→ **Task instructions**:
Copy out the lines exactly as they appear, from the very first line through the line that contains "v(-105.1, 68.71) *", both included. Leave the pictures out of your answer.

Extracted lines
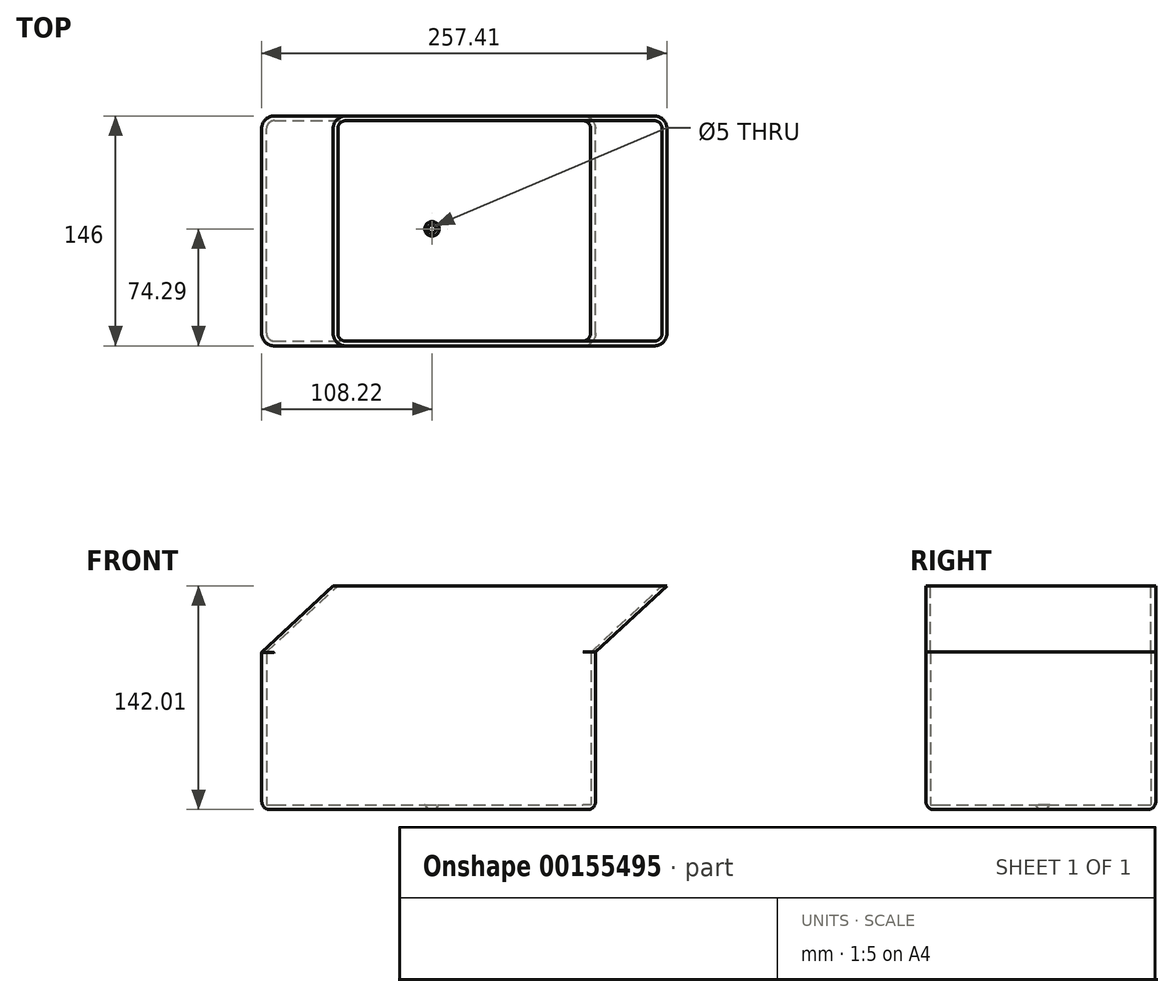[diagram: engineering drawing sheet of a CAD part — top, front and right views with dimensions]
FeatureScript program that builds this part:
annotation { "Feature Type Name" : "Feature", "Feature Type Description" : "" }
export const myFeature = defineFeature(function(context is Context, id is Id, definition is map)
    precondition{}
    {
        {
            var Q0;
            Q0=qCreatedBy(makeId("Top.planeOp"),FACE);
            var sketch = newSketch(context, id + "F0", { "sketchPlane" : qUnion([Q0])});
            skLineSegment(sketch, "E0.bottom", {"start": v(-100.1, -71.29) * mm, "end": v(95.9, -71.29) * mm});
            skLineSegment(sketch, "E0.top", {"start": v(-100.1, 68.71) * mm, "end": v(95.9, 68.71) * mm});
            skLineSegment(sketch, "E0.left", {"start": v(-105.1, -66.29) * mm, "end": v(-105.1, 63.71) * mm});
            skLineSegment(sketch, "E0.right", {"start": v(100.9, -66.29) * mm, "end": v(100.9, 63.71) * mm});
            skLineSegment(sketch, "E1.0", {"start": v(-100.1, 71.71) * mm, "end": v(95.9, 71.71) * mm});
            skLineSegment(sketch, "E1.1", {"start": v(-108.1, -66.29) * mm, "end": v(-108.1, 63.71) * mm});
            skLineSegment(sketch, "E1.2", {"start": v(-100.1, -74.29) * mm, "end": v(95.9, -74.29) * mm});
            skLineSegment(sketch, "E1.3", {"start": v(103.9, -66.29) * mm, "end": v(103.9, 63.71) * mm});
            skPoint(sketch, "E2.visualSharp", {"position": v(-105.1, 68.71) * mm});
            skArc(sketch, "E2.filletArc", {"start": v(-100.1, 68.71) * mm, "mid": v(-103.63, 67.25) * mm, "end": v(-105.1, 63.71) * mm});
            skPoint(sketch, "E3.visualSharp", {"position": v(100.9, 68.71) * mm});
            skArc(sketch, "E3.filletArc", {"start": v(100.9, 63.71) * mm, "mid": v(99.44, 67.25) * mm, "end": v(95.9, 68.71) * mm});
            skPoint(sketch, "E4.visualSharp", {"position": v(100.9, -71.29) * mm});
            skArc(sketch, "E4.filletArc", {"start": v(95.9, -71.29) * mm, "mid": v(99.44, -69.82) * mm, "end": v(100.9, -66.29) * mm});
            skArc(sketch, "E5.0", {"start": v(-100.1, 71.71) * mm, "mid": v(-105.75, 69.37) * mm, "end": v(-108.1, 63.71) * mm});
            skArc(sketch, "E6.0", {"start": v(103.9, 63.71) * mm, "mid": v(101.56, 69.37) * mm, "end": v(95.9, 71.71) * mm});
            skArc(sketch, "E7.0", {"start": v(95.9, -74.29) * mm, "mid": v(101.56, -71.94) * mm, "end": v(103.9, -66.29) * mm});
            skPoint(sketch, "E8.visualSharp", {"position": v(-105.1, -71.29) * mm});
            skArc(sketch, "E8.filletArc", {"start": v(-105.1, -66.29) * mm, "mid": v(-103.63, -69.82) * mm, "end": v(-100.1, -71.29) * mm});
            skArc(sketch, "E9.0", {"start": v(-108.1, -66.29) * mm, "mid": v(-105.75, -71.94) * mm, "end": v(-100.1, -74.29) * mm});
            skSolve(sketch);
        }
        {
            var Q0;
            Q0=makeQuery(id+"F0.imprint","IMPRINT",FACE,{"disambiguationData":[TD([[makeQuery(id+"F0.imprint","IMPRINT",EDGE,{"derivedFrom":sQuery(id+"F0.wireOp",EDGE,"E0.bottom")}),-1.0]])]});
            extrude(context, id + "F1", {"entities" : qUnion([Q0]), "depth" : 100 * mm});
        }
        {
            var Q0;
            Q0=makeQuery(id+"F0.imprint","IMPRINT",FACE,{"disambiguationData":[TD([[makeQuery(id+"F0.imprint","IMPRINT",EDGE,{"derivedFrom":sQuery(id+"F0.wireOp",EDGE,"E0.bottom")}),1.0]])]});
            extrude(context, id + "F2", {"entities" : qUnion([Q0]), "operationType" : NewBodyOperationType.ADD, "depth" : 3 * mm});
        }
        {
            var Q0;
            {var subQ0=sQuery(id+"F0.wireOp",EDGE,"E8.filletArc");var subQ1=sQuery(id+"F0.wireOp",EDGE,"E4.filletArc");var subQ2=sQuery(id+"F0.wireOp",EDGE,"E3.filletArc");var subQ3=sQuery(id+"F0.wireOp",EDGE,"E2.filletArc");var subQ4=sQuery(id+"F0.wireOp",EDGE,"E0.right");var subQ5=sQuery(id+"F0.wireOp",EDGE,"E0.left");var subQ6=sQuery(id+"F0.wireOp",EDGE,"E0.top");var subQ7=sQuery(id+"F0.wireOp",EDGE,"E0.bottom");Q0=makeQuery(id+"F2.boolean.opBoolean","MERGE",FACE,{"derivedFrom":[makeQuery(id+"F1.opExtrude","CAP_FACE",FACE,{"disambiguationData":[OSD([subQ7,subQ6,subQ5,subQ4,sQuery(id+"F0.wireOp",EDGE,"E1.0"),sQuery(id+"F0.wireOp",EDGE,"E1.1"),sQuery(id+"F0.wireOp",EDGE,"E1.2"),sQuery(id+"F0.wireOp",EDGE,"E1.3"),subQ3,subQ2,subQ1,sQuery(id+"F0.wireOp",EDGE,"E5.0"),sQuery(id+"F0.wireOp",EDGE,"E6.0"),sQuery(id+"F0.wireOp",EDGE,"E7.0"),subQ0,sQuery(id+"F0.wireOp",EDGE,"E9.0")])],"isStart":true}),makeQuery(id+"F2.opExtrude","CAP_FACE",FACE,{"disambiguationData":[OSD([subQ7,subQ6,subQ5,subQ4,sQuery(id+"F0.wireOp",EDGE,"eufzlCLc-SmXQ-pIzv-x4tx-eda7fgLifqMI"),subQ3,subQ2,subQ1,subQ0])],"isStart":true})]});}
            fillet(context, id + "F3", {"entities" : qUnion([Q0]), "radius" : 5 * mm, "tangentPropagation" : true, "allowEdgeOverflow" : false});
        }
        {
            var Q0;
            Q0=qCreatedBy(makeId("Front.planeOp"),FACE);
            var sketch = newSketch(context, id + "F4", { "sketchPlane" : qUnion([Q0])});
            skLineSegment(sketch, "E10.MirrorCS", {"start": v(4.6, 3) * mm, "end": v(2.5, 0.5) * mm});
            skLineSegment(sketch, "E11.MirrorCS", {"start": v(2.5, 0.5) * mm, "end": v(2.5, 0) * mm});
            skLineSegment(sketch, "E12", {"start": v(0, 6.1) * mm, "end": v(0, -1.57) * mm, "construction": true});
            skLineSegment(sketch, "E13", {"start": v(4.6, 3) * mm, "end": v(0, 3) * mm});
            skLineSegment(sketch, "E14", {"start": v(2.5, 0) * mm, "end": v(0, 0) * mm});
            skLineSegment(sketch, "E15", {"start": v(0, 0) * mm, "end": v(0, 3) * mm});
            skSolve(sketch);
        }
        {
            var Q0;
            Q0 = qSketchRegion(id + "F4", true);
            var Q1;
            Q1=sQuery(id+"F4.wireOp",EDGE,"E15");
            revolve(context, id + "F5", {"operationType" : NewBodyOperationType.REMOVE, "entities" : qUnion([Q0]), "axis" : qUnion([Q1]), "revolveType" : RevolveType.FULL});
        }
        {
            var Q0;
            Q0=makeQuery(id+"F1.opExtrude","SWEPT_FACE",FACE,{"disambiguationData":[OSD([sQuery(id+"F0.wireOp",EDGE,"E1.2")])]});
            var sketch = newSketch(context, id + "F6", { "sketchPlane" : qUnion([Q0])});
            skLineSegment(sketch, "E16", {"start": v(-105.1, 100) * mm, "end": v(-108.1, 100) * mm});
            skLineSegment(sketch, "E17", {"start": v(-108.1, 100) * mm, "end": v(-100.31, 106.98) * mm});
            skLineSegment(sketch, "E18", {"start": v(-105.1, 100) * mm, "end": v(-98.12, 106.25) * mm});
            skPoint(sketch, "E19.orphan", {"position": v(-100.1, 100) * mm});
            skLineSegment(sketch, "E20", {"start": v(-100.31, 106.98) * mm, "end": v(-98.4, 106.98) * mm});
            skArc(sketch, "E21.filletArc", {"start": v(-98.12, 106.25) * mm, "mid": v(-98.01, 106.71) * mm, "end": v(-98.4, 106.98) * mm});
            skSolve(sketch);
        }
        {
            var Q0;
            Q0=makeQuery(id+"F1.opExtrude","CAP_FACE",FACE,{"disambiguationData":[OSD([sQuery(id+"F0.wireOp",EDGE,"E0.bottom"),sQuery(id+"F0.wireOp",EDGE,"E0.top"),sQuery(id+"F0.wireOp",EDGE,"E0.left"),sQuery(id+"F0.wireOp",EDGE,"E0.right"),sQuery(id+"F0.wireOp",EDGE,"E1.0"),sQuery(id+"F0.wireOp",EDGE,"E1.1"),sQuery(id+"F0.wireOp",EDGE,"E1.2"),sQuery(id+"F0.wireOp",EDGE,"E1.3"),sQuery(id+"F0.wireOp",EDGE,"E2.filletArc"),sQuery(id+"F0.wireOp",EDGE,"E3.filletArc"),sQuery(id+"F0.wireOp",EDGE,"E4.filletArc"),sQuery(id+"F0.wireOp",EDGE,"E5.0"),sQuery(id+"F0.wireOp",EDGE,"E6.0"),sQuery(id+"F0.wireOp",EDGE,"E7.0"),sQuery(id+"F0.wireOp",EDGE,"E8.filletArc"),sQuery(id+"F0.wireOp",EDGE,"E9.0")])],"isStart":false});
            var sketch = newSketch(context, id + "F7", { "sketchPlane" : qUnion([Q0])});
            skLineSegment(sketch, "E22", {"start": v(-70, 45) * mm, "end": v(70, 45) * mm});
            skLineSegment(sketch, "E23", {"start": v(-75, 40) * mm, "end": v(-75, -40) * mm});
            skLineSegment(sketch, "E24.MirrorCS", {"start": v(75, 40) * mm, "end": v(75, -40) * mm});
            skLineSegment(sketch, "E25.MirrorCS", {"start": v(-70, -45) * mm, "end": v(70, -45) * mm});
            skPoint(sketch, "E26.newPointA", {"position": v(-75, 52.38) * mm});
            skPoint(sketch, "E26.newPointB", {"position": v(-77.7, 45) * mm});
            skArc(sketch, "E26.filletArc", {"start": v(-70, 45) * mm, "mid": v(-73.54, 43.54) * mm, "end": v(-75, 40) * mm});
            skPoint(sketch, "E27.newPointA", {"position": v(-75, -51.15) * mm});
            skPoint(sketch, "E27.newPointB", {"position": v(-77.7, -45) * mm});
            skArc(sketch, "E27.filletArc", {"start": v(-75, -40) * mm, "mid": v(-73.54, -43.54) * mm, "end": v(-70, -45) * mm});
            skPoint(sketch, "E28.newPointA", {"position": v(82.32, -45) * mm});
            skPoint(sketch, "E28.newPointB", {"position": v(75, -51.15) * mm});
            skArc(sketch, "E28.filletArc", {"start": v(70, -45) * mm, "mid": v(73.54, -43.54) * mm, "end": v(75, -40) * mm});
            skPoint(sketch, "E29.newPointA", {"position": v(82.32, 45) * mm});
            skPoint(sketch, "E29.newPointB", {"position": v(75, 52.38) * mm});
            skArc(sketch, "E29.filletArc", {"start": v(75, 40) * mm, "mid": v(73.54, 43.54) * mm, "end": v(70, 45) * mm});
            skLineSegment(sketch, "E30.0", {"start": v(-70, 50) * mm, "end": v(70, 50) * mm});
            skArc(sketch, "E30.1", {"start": v(-70, 50) * mm, "mid": v(-77.07, 47.07) * mm, "end": v(-80, 40) * mm});
            skLineSegment(sketch, "E30.2", {"start": v(-80, 40) * mm, "end": v(-80, -40) * mm});
            skLineSegment(sketch, "E30.3", {"start": v(80, 40) * mm, "end": v(80, -40) * mm});
            skArc(sketch, "E30.4", {"start": v(70, -50) * mm, "mid": v(77.07, -47.07) * mm, "end": v(80, -40) * mm});
            skLineSegment(sketch, "E30.5", {"start": v(-70, -50) * mm, "end": v(70, -50) * mm});
            skArc(sketch, "E30.6", {"start": v(-80, -40) * mm, "mid": v(-77.07, -47.07) * mm, "end": v(-70, -50) * mm});
            skArc(sketch, "E31.0", {"start": v(80, 40) * mm, "mid": v(77.07, 47.07) * mm, "end": v(70, 50) * mm});
            skLineSegment(sketch, "E32.0", {"start": v(-110.1, 63.71) * mm, "end": v(-110.1, -66.29) * mm});
            skArc(sketch, "E32.1", {"start": v(-100.1, 73.71) * mm, "mid": v(-107.17, 70.78) * mm, "end": v(-110.1, 63.71) * mm});
            skArc(sketch, "E32.2", {"start": v(-110.1, -66.29) * mm, "mid": v(-107.17, -73.36) * mm, "end": v(-100.1, -76.29) * mm});
            skLineSegment(sketch, "E32.3", {"start": v(95.9, 73.71) * mm, "end": v(-100.1, 73.71) * mm});
            skLineSegment(sketch, "E32.4", {"start": v(-100.1, -76.29) * mm, "end": v(95.9, -76.29) * mm});
            skArc(sketch, "E32.5", {"start": v(95.9, -76.29) * mm, "mid": v(102.98, -73.36) * mm, "end": v(105.9, -66.29) * mm});
            skLineSegment(sketch, "E32.6", {"start": v(105.9, -66.29) * mm, "end": v(105.9, 63.71) * mm});
            skArc(sketch, "E32.7", {"start": v(105.9, 63.71) * mm, "mid": v(102.98, 70.78) * mm, "end": v(95.9, 73.71) * mm});
            skSolve(sketch);
        }
        {
            var Q0;
            Q0=makeQuery(id+"F7.imprint","IMPRINT",FACE,{"disambiguationData":[TD([[makeQuery(id+"F7.imprint","IMPRINT",EDGE,{"derivedFrom":sQuery(id+"F7.wireOp",EDGE,"E22")}),1.0]])]});
            extrude(context, id + "F8", {"entities" : qUnion([Q0]), "depth" : 30 * mm, "hasSecondDirection" : true, "secondDirectionOppositeDirection" : false, "secondDirectionDepth" : 25 * mm});
        }
        {
            var Q0;
            {var subQ0=sQuery(id+"F0.wireOp",EDGE,"E1.2");Q0=makeQuery(id+"F6.imprint","IMPRINT",FACE,{"disambiguationData":[TD([[makeQuery(id+"F6.imprint","IMPRINT",EDGE,{"derivedFrom":makeQuery(id+"F1.opExtrude","CAP_EDGE",EDGE,{"disambiguationData":[OSD([subQ0])],"isStart":false})}),-1.0]])]});}
            var sketch = newSketch(context, id + "F9", { "sketchPlane" : qUnion([Q0])});
            skLineSegment(sketch, "E33", {"start": v(-99.7, 99.89) * mm, "end": v(-54.3, 142.01) * mm});
            skSolve(sketch);
        }
        {
            var Q0;
            Q0=makeQuery(id+"F8.opExtrude","SWEPT_BODY",BODY,{"disambiguationData":[OSD([sQuery(id+"F7.wireOp",EDGE,"E22"),sQuery(id+"F7.wireOp",EDGE,"E23"),sQuery(id+"F7.wireOp",EDGE,"E24.MirrorCS"),sQuery(id+"F7.wireOp",EDGE,"E25.MirrorCS"),sQuery(id+"F7.wireOp",EDGE,"E26.filletArc"),sQuery(id+"F7.wireOp",EDGE,"E27.filletArc"),sQuery(id+"F7.wireOp",EDGE,"E28.filletArc"),sQuery(id+"F7.wireOp",EDGE,"E29.filletArc"),sQuery(id+"F7.wireOp",EDGE,"E30.0"),sQuery(id+"F7.wireOp",EDGE,"E30.1"),sQuery(id+"F7.wireOp",EDGE,"E30.2"),sQuery(id+"F7.wireOp",EDGE,"E30.3"),sQuery(id+"F7.wireOp",EDGE,"E30.4"),sQuery(id+"F7.wireOp",EDGE,"E30.5"),sQuery(id+"F7.wireOp",EDGE,"E30.6"),sQuery(id+"F7.wireOp",EDGE,"E31.0")])]});
            deleteBodies(context, id + "F10", {"entities" : qUnion([Q0])});
        }
        {
            var Q0;
            Q0=makeQuery(id+"F7.imprint","IMPRINT",FACE,{"disambiguationData":[TD([[makeQuery(id+"F7.imprint","IMPRINT",EDGE,{"derivedFrom":makeQuery(id+"F1.opExtrude","CAP_EDGE",EDGE,{"disambiguationData":[OSD([sQuery(id+"F0.wireOp",EDGE,"E0.bottom")])],"isStart":false})}),-1.0]])]});
            var Q1;
            Q1=sQuery(id+"F9.wireOp",EDGE,"E33");
            sweep(context, id + "F11", {"operationType" : NewBodyOperationType.ADD, "profiles" : qUnion([Q0]), "path" : qUnion([Q1])});
        }
    });
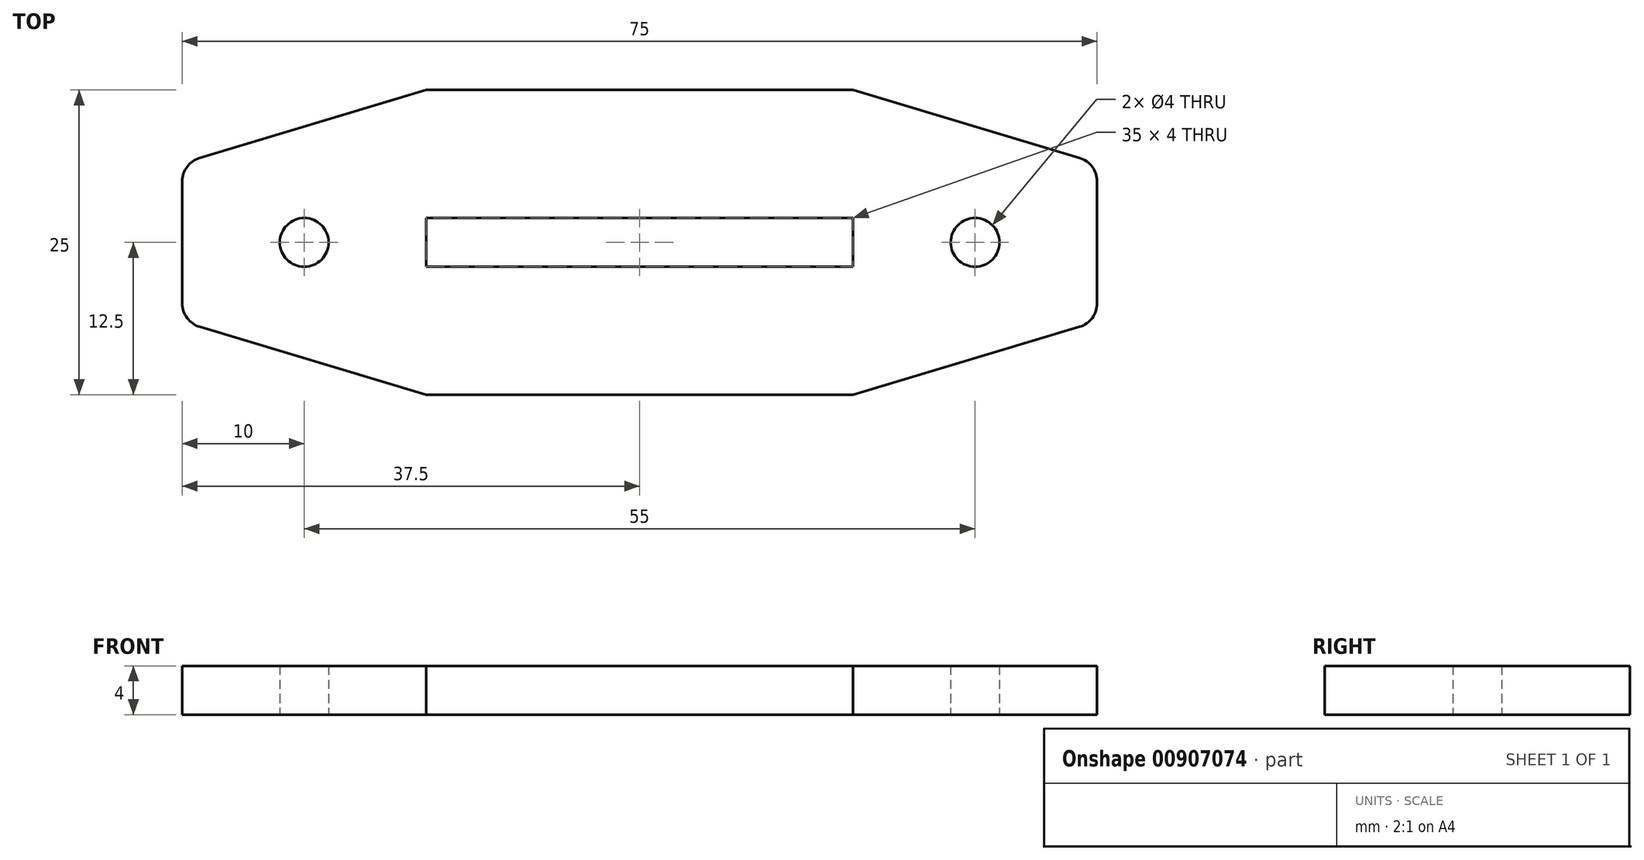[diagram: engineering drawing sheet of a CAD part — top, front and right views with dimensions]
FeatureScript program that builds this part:
annotation { "Feature Type Name" : "Feature", "Feature Type Description" : "" }
export const myFeature = defineFeature(function(context is Context, id is Id, definition is map)
    precondition{}
    {
        {
            var Q0;
            Q0=qCreatedBy(makeId("Top.planeOp"),FACE);
            var sketch = newSketch(context, id + "F0", { "sketchPlane" : qUnion([Q0])});
            skLineSegment(sketch, "E0.bottom", {"start": v(0, 12.5) * mm, "end": v(-17.5, 12.5) * mm});
            skLineSegment(sketch, "E0.top", {"start": v(0, -12.5) * mm, "end": v(-17.5, -12.5) * mm});
            skLineSegment(sketch, "E0.right", {"start": v(-37.5, 6.5) * mm, "end": v(-37.5, -6.5) * mm});
            skPoint(sketch, "E0.middle", {"position": v(0, 0) * mm});
            skLineSegment(sketch, "E1", {"start": v(-37.5, 6.5) * mm, "end": v(-17.5, 12.5) * mm});
            skLineSegment(sketch, "E2", {"start": v(-37.5, -6.5) * mm, "end": v(-17.5, -12.5) * mm});
            skLineSegment(sketch, "E3", {"start": v(0, 12.5) * mm, "end": v(0, -12.5) * mm, "construction": true});
            skPoint(sketch, "E4.orphan", {"position": v(-37.5, 12.5) * mm});
            skPoint(sketch, "E5.orphan", {"position": v(-37.5, -12.5) * mm});
            skPoint(sketch, "E0.left.end.orphan", {"position": v(37.5, -12.5) * mm});
            skPoint(sketch, "E0.left.start.orphan", {"position": v(37.5, 12.5) * mm});
            skLineSegment(sketch, "E6.MirrorCS", {"start": v(0, 12.5) * mm, "end": v(17.5, 12.5) * mm});
            skLineSegment(sketch, "E7.MirrorCS", {"start": v(37.5, 6.5) * mm, "end": v(17.5, 12.5) * mm});
            skLineSegment(sketch, "E8.MirrorCS", {"start": v(37.5, 6.5) * mm, "end": v(37.5, -6.5) * mm});
            skLineSegment(sketch, "E9.MirrorCS", {"start": v(37.5, -6.5) * mm, "end": v(17.5, -12.5) * mm});
            skLineSegment(sketch, "E10.MirrorCS", {"start": v(0, -12.5) * mm, "end": v(17.5, -12.5) * mm});
            skLineSegment(sketch, "E11.bottom", {"start": v(17.5, 2) * mm, "end": v(-17.5, 2) * mm});
            skLineSegment(sketch, "E11.top", {"start": v(17.5, -2) * mm, "end": v(-17.5, -2) * mm});
            skLineSegment(sketch, "E11.left", {"start": v(17.5, 2) * mm, "end": v(17.5, -2) * mm});
            skLineSegment(sketch, "E11.right", {"start": v(-17.5, 2) * mm, "end": v(-17.5, -2) * mm});
            skCircle(sketch, "E12", {"center": v(-27.5, 0) * mm, "radius": 2 * mm});
            skCircle(sketch, "E13", {"center": v(27.5, 0) * mm, "radius": 2 * mm});
            skLineSegment(sketch, "E14", {"start": v(-37.5, 0) * mm, "end": v(37.5, 0) * mm, "construction": true});
            skSolve(sketch);
        }
        {
            var Q0;
            Q0 = qSketchRegion(id + "F0", true);
            extrude(context, id + "F1", {"entities" : qUnion([Q0]), "depth" : 4 * mm, "offsetDistance" : 25 * mm});
        }
        {
            var Q0;
            Q0=makeQuery(id+"F1.opExtrude","SWEPT_EDGE",EDGE,{"disambiguationData":[OSD([sQuery(id+"F0.wireOp",EDGE,"E0.right"),sQuery(id+"F0.wireOp",EDGE,"E2")])]});
            var Q1;
            Q1=makeQuery(id+"F1.opExtrude","SWEPT_EDGE",EDGE,{"disambiguationData":[OSD([sQuery(id+"F0.wireOp",EDGE,"E8.MirrorCS"),sQuery(id+"F0.wireOp",EDGE,"E9.MirrorCS")])]});
            var Q2;
            Q2=makeQuery(id+"F1.opExtrude","SWEPT_EDGE",EDGE,{"disambiguationData":[OSD([sQuery(id+"F0.wireOp",EDGE,"E7.MirrorCS"),sQuery(id+"F0.wireOp",EDGE,"E8.MirrorCS")])]});
            var Q3;
            Q3=makeQuery(id+"F1.opExtrude","SWEPT_EDGE",EDGE,{"disambiguationData":[OSD([sQuery(id+"F0.wireOp",EDGE,"E0.right"),sQuery(id+"F0.wireOp",EDGE,"E1")])]});
            fillet(context, id + "F2", {"entities" : qUnion([Q0, Q1, Q2, Q3]), "radius" : 2 * mm, "tangentPropagation" : true, "allowEdgeOverflow" : false});
        }
    });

→ **Expected output**:
[diagram: engineering drawing sheet of a CAD part — top, front and right views with dimensions]
FeatureScript program that builds this part:
annotation { "Feature Type Name" : "Feature", "Feature Type Description" : "" }
export const myFeature = defineFeature(function(context is Context, id is Id, definition is map)
    precondition{}
    {
        {
            var Q0;
            Q0=qCreatedBy(makeId("Top.planeOp"),FACE);
            var sketch = newSketch(context, id + "F0", { "sketchPlane" : qUnion([Q0])});
            skLineSegment(sketch, "E0.bottom", {"start": v(-100.1, -71.29) * mm, "end": v(95.9, -71.29) * mm});
            skLineSegment(sketch, "E0.top", {"start": v(-100.1, 68.71) * mm, "end": v(95.9, 68.71) * mm});
            skLineSegment(sketch, "E0.left", {"start": v(-105.1, -66.29) * mm, "end": v(-105.1, 63.71) * mm});
            skLineSegment(sketch, "E0.right", {"start": v(100.9, -66.29) * mm, "end": v(100.9, 63.71) * mm});
            skLineSegment(sketch, "E1.0", {"start": v(-100.1, 71.71) * mm, "end": v(95.9, 71.71) * mm});
            skLineSegment(sketch, "E1.1", {"start": v(-108.1, -66.29) * mm, "end": v(-108.1, 63.71) * mm});
            skLineSegment(sketch, "E1.2", {"start": v(-100.1, -74.29) * mm, "end": v(95.9, -74.29) * mm});
            skLineSegment(sketch, "E1.3", {"start": v(103.9, -66.29) * mm, "end": v(103.9, 63.71) * mm});
            skPoint(sketch, "E2.visualSharp", {"position": v(-105.1, 68.71) * mm});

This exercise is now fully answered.